» Task requirements
1/ In the passage on the album Minacantalucio, who painted the poster that served as packaging?
2/ Pick up the passage on the album Minacantalucio after its final sentence and carry it forward.

» Passage to read
Studio album by Mina
- Released: October 1975
- Recorded: 9 October 1975
- Studio: La Basilica, Milan
- Genre: Pop
- Length: 39:04
- Language: Italian
- Label: PDU

Mina chronology
| Del mio meglio n. 3 (1975) | Minacantalucio (1975) | La Mina (1975) |

= Minacantalucio =

Minacantalucio (also referred as Mina Canta Lucio) is a studio album by Italian singer Mina, released in October 1975 by PDU and distributed by EMI Italiana.

== Overview ==
The title translates as Mina Sings Lucio, referring to the album's consisting entirely of songs composed by Lucio Battisti (and originally recorded by him except for "L'aquila", originally performed by Bruno Lauzi). The album was also released as a double LP along with La Mina, and a large poster of Mina, painted by Piero Crida and inspired by Maxfield Parrish's work, was used as packaging.

==Critical reception==
Claudio Milano from OndaRock praised the album, especially its complex, avant-garde and very individual arrangements, associated with a voice that refuses all condescension. He also stated that this album is a "pearl" and the best tribute to Battisti.

» Entries
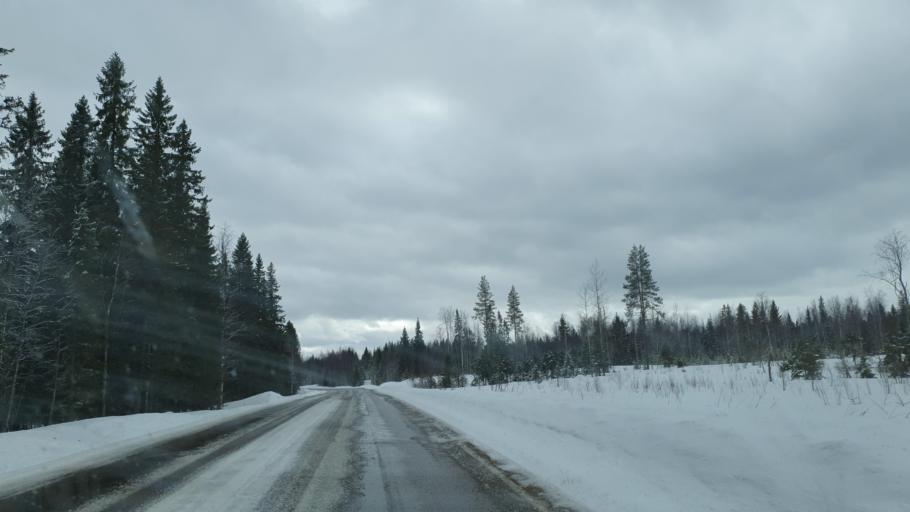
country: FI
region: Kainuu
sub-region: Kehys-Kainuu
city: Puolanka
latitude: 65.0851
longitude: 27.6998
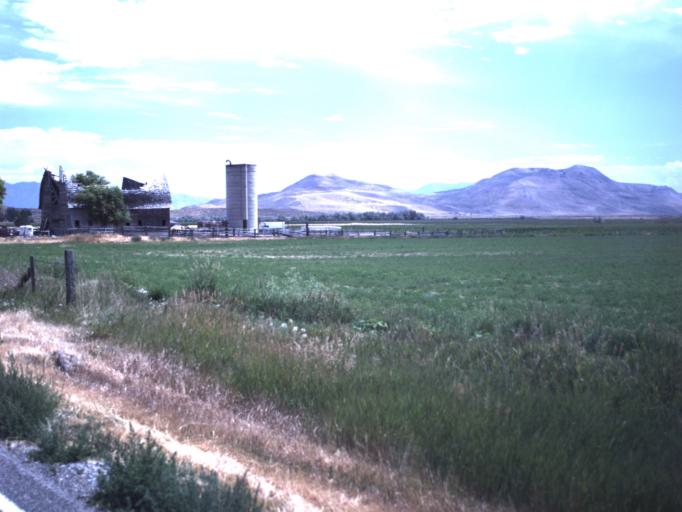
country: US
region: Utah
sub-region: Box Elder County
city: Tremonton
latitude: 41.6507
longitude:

» The answers
1/ Piero Crida painted it.

2/
==Track listing==

Side A
| No. | Title | Length |
|---|---|---|
| 1. | "I giardini di marzo" | 6:04 |
| 2. | "Il nostro caro angelo" | 4:08 |
| 3. | "Dieci ragazzi (Dieci ragazze)" | 2:36 |
| 4. | "Innocenti evasioni" | 3:24 |
| 5. | "7 e 40" | 3:35 |
| Total length: |  | 19:47 |

Side B
| No. | Title | Length |
|---|---|---|
| 1. | "Emozioni" | 4:35 |
| 2. | "Fiori rosa, fiori di pesco" | 3:04 |
| 3. | "29 settembre" | 3:34 |
| 4. | "L'aquila" | 4:30 |
| 5. | "Non è Francesca" | 3:34 |
| Total length: |  | 19:17 |

==Personnel==
- Mina – vocals
- Gabriel Yared – arrangement
- Nuccio Rinaldis – sound engineer
- Mauro Balletti – photography
- Luciano Tallarini – cover art

Credits are adapted from the album's liner notes.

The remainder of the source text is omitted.